You can import the experimental browser package from here to run it on the latest testing (240427-cb91f4) release on a Pi4 or Pi5:

Import

Ok. To my great surprise it looks like it’s even possible to backport this to at least the Pi3 using the proprietary Broadcom APIs instead of DRM: Here’s a snapshot of a first version:

There are a few minor issues that need fixing:

  • The orientation is off. Seems like the memory layout is different. I’ll have to look into that.
  • The texture size has to be a power-of-two, unlike on the Pi4 or Pi5. So a 1920x1080 browser snapshot would have to reserve a 2048x2048 texture and then crop the result.

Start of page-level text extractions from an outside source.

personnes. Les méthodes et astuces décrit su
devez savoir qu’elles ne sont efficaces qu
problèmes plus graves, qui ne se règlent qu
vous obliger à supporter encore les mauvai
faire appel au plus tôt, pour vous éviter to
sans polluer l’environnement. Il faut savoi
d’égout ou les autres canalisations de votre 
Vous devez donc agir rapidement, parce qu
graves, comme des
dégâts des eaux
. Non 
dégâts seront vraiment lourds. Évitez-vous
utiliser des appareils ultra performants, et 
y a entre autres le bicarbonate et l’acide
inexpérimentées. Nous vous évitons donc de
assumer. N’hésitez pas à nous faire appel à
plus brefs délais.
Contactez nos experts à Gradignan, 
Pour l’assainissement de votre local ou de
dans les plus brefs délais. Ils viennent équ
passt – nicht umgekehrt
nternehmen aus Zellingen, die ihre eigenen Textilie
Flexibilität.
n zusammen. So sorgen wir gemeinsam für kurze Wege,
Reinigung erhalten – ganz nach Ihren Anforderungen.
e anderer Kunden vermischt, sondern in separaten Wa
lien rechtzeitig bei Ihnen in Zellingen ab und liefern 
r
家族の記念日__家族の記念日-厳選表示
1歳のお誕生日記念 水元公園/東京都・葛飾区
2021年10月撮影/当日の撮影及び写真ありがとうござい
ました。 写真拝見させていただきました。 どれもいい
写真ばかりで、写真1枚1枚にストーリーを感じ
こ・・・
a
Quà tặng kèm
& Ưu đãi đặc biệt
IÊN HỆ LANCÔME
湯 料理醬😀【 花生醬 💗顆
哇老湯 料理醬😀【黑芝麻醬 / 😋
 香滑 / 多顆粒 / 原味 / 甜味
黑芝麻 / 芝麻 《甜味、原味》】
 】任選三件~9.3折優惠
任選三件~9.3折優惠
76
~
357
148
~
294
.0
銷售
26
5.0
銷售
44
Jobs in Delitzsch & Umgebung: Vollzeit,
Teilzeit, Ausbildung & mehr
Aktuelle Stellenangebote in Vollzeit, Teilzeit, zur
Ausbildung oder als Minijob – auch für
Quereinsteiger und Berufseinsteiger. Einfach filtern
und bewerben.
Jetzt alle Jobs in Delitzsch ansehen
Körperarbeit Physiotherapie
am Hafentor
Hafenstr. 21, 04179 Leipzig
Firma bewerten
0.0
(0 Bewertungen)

This also means that the API towards the rendering process needs not only the WIDTH, but also a STRIDE parameter, so it can properly write into the buffer.
  • There’s a memory leak somewhere:
    usrvcsm: [vcsm_malloc_cache]: [3356] [EGL_IMAGE_BRCM_VCSM]: ioctl mem-alloc FAILED [-1] (hdl: 0)
    eglCreateImageKHR:  failed to create image for buffer 0x7e99fe64 target 161034435 error 0x300c
    CRITICAL ERROR: Failed to create vcsm texture: Cannot allocate memory
    
  • It’s realllllllllly slow. The browser takes 8 seconds or so to load. Stupid software bloat.

Not sure if this is really useful in the end.